Tampa have been in the headlines this off-season, with news of Tom Brady’s retirement that left Kyle Trask as the only remaining QB on the roster. Now while that’s since changed, with Baker Mayfield brought over as well, the upgrade to Jackson is a no-brainer. Signing Mayfield should in no way block a play for the Ravens QB. And sending over pick 19 in the upcoming Draft, plus a future first, would be an incredible result for a team that wouldn’t mind rebuilding quickly.
For Baltimore, if you’re going to lose Lamar Jackson, the better outcome is sending him to the NFC. And the other leading contenders are not.
3. Tennessee Titans
The Titans are cleaning house and facing a rebuild. Even though the more likely scenario is using its assets to develop back through the Draft, what’s to say they couldn’t send pick 11 and next year’s one and just go from there?
They’ve got some promising young pieces on offence and a highly effective head coach in Mike Vrabel who’s a year removed from winning Coach of the Year honours.Embed from Getty Images
4. New York Jets
Any moment now, we may hear an update involving the Jets and Green Bay’s Aaron Rodgers.
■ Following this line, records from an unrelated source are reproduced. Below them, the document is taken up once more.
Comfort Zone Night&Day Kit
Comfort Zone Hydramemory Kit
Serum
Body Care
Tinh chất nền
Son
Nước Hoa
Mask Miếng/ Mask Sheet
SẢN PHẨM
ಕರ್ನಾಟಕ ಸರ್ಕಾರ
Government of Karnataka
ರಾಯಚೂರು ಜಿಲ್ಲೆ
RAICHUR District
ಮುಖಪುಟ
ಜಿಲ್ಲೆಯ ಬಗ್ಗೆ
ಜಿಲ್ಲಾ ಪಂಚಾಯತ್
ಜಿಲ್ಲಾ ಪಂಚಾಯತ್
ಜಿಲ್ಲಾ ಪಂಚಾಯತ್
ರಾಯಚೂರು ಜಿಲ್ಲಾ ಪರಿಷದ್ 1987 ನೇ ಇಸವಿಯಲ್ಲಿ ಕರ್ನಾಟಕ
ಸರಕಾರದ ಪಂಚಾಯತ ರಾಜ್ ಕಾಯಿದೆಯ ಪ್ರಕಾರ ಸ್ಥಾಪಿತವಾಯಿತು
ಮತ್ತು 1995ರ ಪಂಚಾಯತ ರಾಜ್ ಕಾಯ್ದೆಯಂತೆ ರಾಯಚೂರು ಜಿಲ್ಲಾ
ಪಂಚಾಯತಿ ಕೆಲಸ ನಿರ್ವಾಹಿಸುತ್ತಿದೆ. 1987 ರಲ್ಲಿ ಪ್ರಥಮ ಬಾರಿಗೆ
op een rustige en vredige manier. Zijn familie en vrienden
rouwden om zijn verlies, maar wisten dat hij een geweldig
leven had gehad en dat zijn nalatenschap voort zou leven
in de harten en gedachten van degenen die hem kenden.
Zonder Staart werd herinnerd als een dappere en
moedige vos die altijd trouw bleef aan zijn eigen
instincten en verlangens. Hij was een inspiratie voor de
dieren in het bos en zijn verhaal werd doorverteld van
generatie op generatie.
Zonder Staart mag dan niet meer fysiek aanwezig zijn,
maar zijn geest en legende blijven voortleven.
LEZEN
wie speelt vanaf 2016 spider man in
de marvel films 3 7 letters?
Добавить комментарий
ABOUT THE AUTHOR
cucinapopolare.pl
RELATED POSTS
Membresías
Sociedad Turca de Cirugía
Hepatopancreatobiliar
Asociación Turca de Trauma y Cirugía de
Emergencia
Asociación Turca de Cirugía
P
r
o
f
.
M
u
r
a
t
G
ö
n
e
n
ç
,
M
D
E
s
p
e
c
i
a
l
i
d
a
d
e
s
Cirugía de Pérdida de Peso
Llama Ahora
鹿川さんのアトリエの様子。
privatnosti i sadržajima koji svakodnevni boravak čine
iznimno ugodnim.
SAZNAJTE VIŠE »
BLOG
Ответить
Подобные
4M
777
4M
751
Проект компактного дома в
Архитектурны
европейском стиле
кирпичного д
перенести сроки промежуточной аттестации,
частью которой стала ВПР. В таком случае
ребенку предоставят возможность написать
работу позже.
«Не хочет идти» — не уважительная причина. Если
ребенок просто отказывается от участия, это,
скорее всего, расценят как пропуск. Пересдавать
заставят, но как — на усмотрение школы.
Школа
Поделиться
The New York organisation have actually announced that going after Jackson at this point would be acting in bad faith. And that’s an honourable position, but given the current stalemate with Green Bay playing out, maybe just pick up the phone?
The Jets think they’re just a quarterback away from competing. And that’s probably right. Now Rodgers will most likely be a cheaper acquisition, due to the 39-year-old’s uncertain future.
And GM Joe Douglas would have a fair bit of work to do cap-wise to make Lamar Jackson fit; they’ve built sizeable parts of this team through free agency, which doesn’t happen cheaply.
But what New York have in the building right now at quarterback isn’t the answer. They need a guy.
5. Detroit Lions
The likely outcome is Detroit sticking with Jared Goff, still two years on his current deal, and have a long and hard look at Anthony Richardson in the upcoming Draft, if he were to fall to them at pick six (a fair possibility, even after a flashy combine performance).
But at the end of the day, figuring out trades to end up with Lamar Jackson as the team’s starter would strike infinitely more fear into NFC North rivals and even without multiple first-rounders in their pocket, the Lions would have one of the most smoke show offences in the league.
They’ve got two firsts in this Draft.
6. New England Patriots
Lamar Jackson has been Bill Belichick’s kryptonite since becoming locked in as the starter in 2019. You don’t have to squint much to see Jackson joining forces with the highly acclaimed coach. And as the saying goes, if you can’t beat them, join them.
Mac Jones dropped off badly as a quarterback in year two and while you can point to the team’s offensive coordinator situation as a logical reason, the Pats still don’t actually know if Jones is the future of the organisation.
The thing is, though, Lamar might baulk at an offer from New England; Bill O’Brien’s now the OC and the receiver room is one of the least talented in the NFL.
7. Minnesota Vikings
It might seem a bit left-field; they’re coming off a 13-win campaign and have a – slightly – above-average starter in Kirk Cousins. The Vikings could be a year away from Cousins walking, though, so Jackson would be a decent upgrade and set them up for a prosperous longer term future.
But it would take an awful lot of work and fiddle from general manager Kwesi Adofo-Mensah to make the team cap-compliant this off-season, remembering that any deal for Lamar Jackson comes with a huge contract.